A Date with the Libyan Opposition
Spending the day in Paris yesterday with the G8, Secretary of State Hillary Clinton made some time for a late-night meeting with one of Libya’s opposition leaders, Mahmoud Jibril. The meeting was kept quiet because of worries about Jibril’s security. For 45 minutes, the two spoke about what Washington can do to pressure Qaddafi’s regime. Jibril reportedly requested that the United States conduct air strikes on Libya, targeting Qaddafi’s airfields, as well as providing supplies for the opposition and political and economic aid. Washington, for its part, was trying to demonstrate high-level support for the rebels and to get a better sense of who the opposition actually is.

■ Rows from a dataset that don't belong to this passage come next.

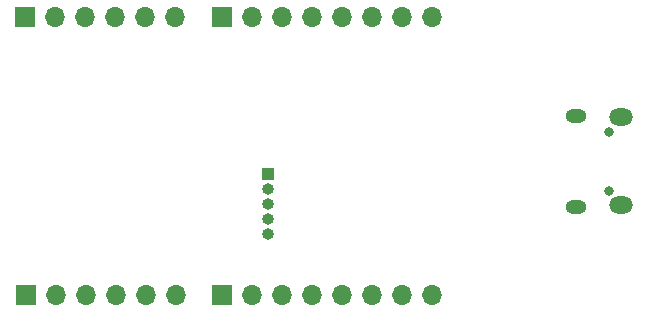
<source format=gbs>
%TF.GenerationSoftware,KiCad,Pcbnew,(5.1.10)-1*%
%TF.CreationDate,2021-11-18T18:04:21+00:00*%
%TF.ProjectId,arduino_zero_like,61726475-696e-46f5-9f7a-65726f5f6c69,rev?*%
%TF.SameCoordinates,Original*%
%TF.FileFunction,Soldermask,Bot*%
%TF.FilePolarity,Negative*%
%FSLAX46Y46*%
G04 Gerber Fmt 4.6, Leading zero omitted, Abs format (unit mm)*
G04 Created by KiCad (PCBNEW (5.1.10)-1) date 2021-11-18 18:04:21*
%MOMM*%
%LPD*%
G01*
G04 APERTURE LIST*
%ADD10R,1.700000X1.700000*%
%ADD11O,1.700000X1.700000*%
%ADD12R,1.000000X1.000000*%
%ADD13O,1.000000X1.000000*%
%ADD14O,2.000000X1.450000*%
%ADD15O,1.800000X1.150000*%
%ADD16O,0.800000X0.800000*%
G04 APERTURE END LIST*
D10*
%TO.C,J1*%
X56950000Y-80520000D03*
D11*
X59490000Y-80520000D03*
X62030000Y-80520000D03*
X64570000Y-80520000D03*
X67110000Y-80520000D03*
X69650000Y-80520000D03*
%TD*%
D10*
%TO.C,J2*%
X56900000Y-56980000D03*
D11*
X59440000Y-56980000D03*
X61980000Y-56980000D03*
X64520000Y-56980000D03*
X67060000Y-56980000D03*
X69600000Y-56980000D03*
%TD*%
%TO.C,J3*%
X91360000Y-80460000D03*
X88820000Y-80460000D03*
X86280000Y-80460000D03*
X83740000Y-80460000D03*
X81200000Y-80460000D03*
X78660000Y-80460000D03*
X76120000Y-80460000D03*
D10*
X73580000Y-80460000D03*
%TD*%
%TO.C,J4*%
X73580000Y-56940000D03*
D11*
X76120000Y-56940000D03*
X78660000Y-56940000D03*
X81200000Y-56940000D03*
X83740000Y-56940000D03*
X86280000Y-56940000D03*
X88820000Y-56940000D03*
X91360000Y-56940000D03*
%TD*%
D12*
%TO.C,J5*%
X77470000Y-70220000D03*
D13*
X77470000Y-71490000D03*
X77470000Y-72760000D03*
X77470000Y-74030000D03*
X77470000Y-75300000D03*
%TD*%
D14*
%TO.C,J6*%
X107320000Y-65445000D03*
X107320000Y-72895000D03*
D15*
X103520000Y-65295000D03*
X103520000Y-73045000D03*
D16*
X106270000Y-66670000D03*
X106270000Y-71670000D03*
%TD*%
M02*

</source>
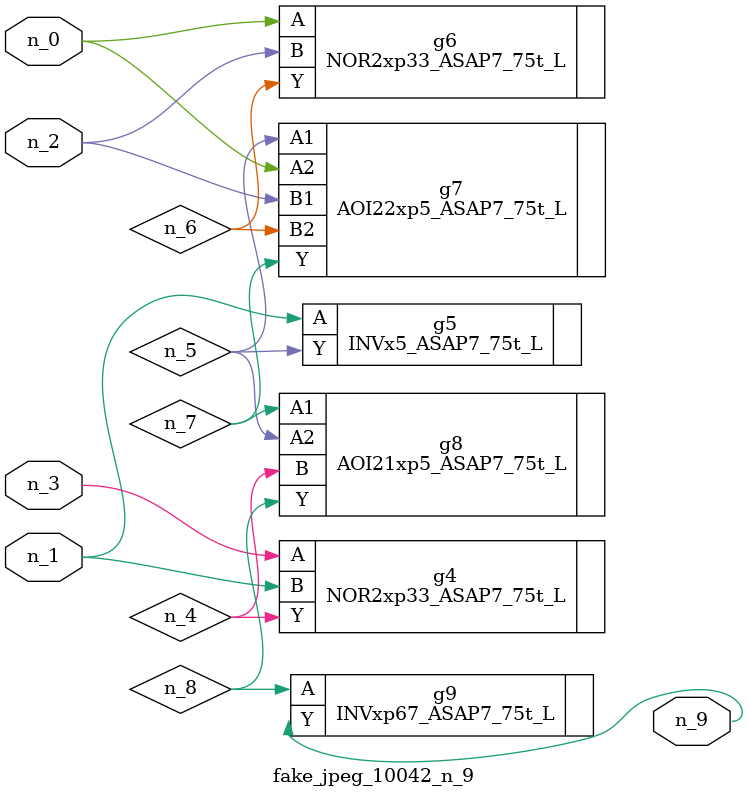
<source format=v>
module fake_jpeg_10042_n_9 (n_0, n_3, n_2, n_1, n_9);

input n_0;
input n_3;
input n_2;
input n_1;

output n_9;

wire n_4;
wire n_8;
wire n_6;
wire n_5;
wire n_7;

NOR2xp33_ASAP7_75t_L g4 ( 
.A(n_3),
.B(n_1),
.Y(n_4)
);

INVx5_ASAP7_75t_L g5 ( 
.A(n_1),
.Y(n_5)
);

NOR2xp33_ASAP7_75t_L g6 ( 
.A(n_0),
.B(n_2),
.Y(n_6)
);

AOI22xp5_ASAP7_75t_L g7 ( 
.A1(n_5),
.A2(n_0),
.B1(n_2),
.B2(n_6),
.Y(n_7)
);

AOI21xp5_ASAP7_75t_L g8 ( 
.A1(n_7),
.A2(n_5),
.B(n_4),
.Y(n_8)
);

INVxp67_ASAP7_75t_L g9 ( 
.A(n_8),
.Y(n_9)
);


endmodule
</source>
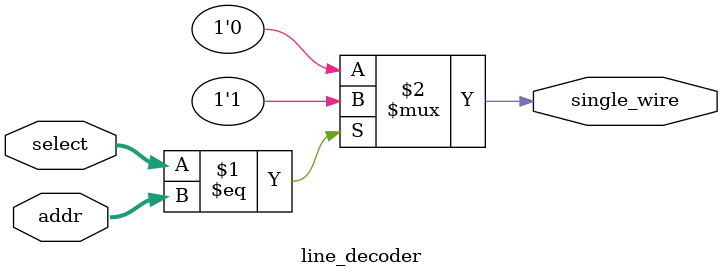
<source format=v>
module line_decoder (
    input [3:0] select,
    input [3:0] addr,
    output single_wire
);
    assign single_wire = (select == addr) ? 1'b1 : 1'b0; // TODO
endmodule

</source>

Meanwhile, Saudi Arabia and the Gulf Cooperation Council sent forces into Bahrain yesterday to help control protests there. And the Pentagon had no idea it was going to happen, according to a DOD spokesman, Colonel Dave Lapan. Even Defense Secretary Robert Gates when he was in the region just last week didn’t hear a peep about the deployment. Same goes for Admiral Mike Mullen, the chairman of the Joint Chiefs of Staff, during his earlier visits. White House press secretary Jay Carney, along with a spokesman for the UN’s Secretary-General Ban Ki-moon, called for restraint: “we urge non-violence in response to non-violent protesters, the respect for the universal rights of people in the region to gather peacefully.”
Gates and commander of forces in Afghanistan General David Petraeus both met with President Obama yesterday to discuss the counterinsurgency effort. Afghan President Hamid Karzai is expected to announce next week the beginning of the “transition to Afghan security lead,” according to a White House statement. The strength of the Afghan National Security Forces was one focus of the meeting along with the U.S. troop withdrawal.
The sitdown came a day before General Petraeus had to report to the Hill. He is appearing before Congress today to talk about progress in Afghanistan, despite a recent uproar about civilian casualties and creeping pessimism about the prospects for success.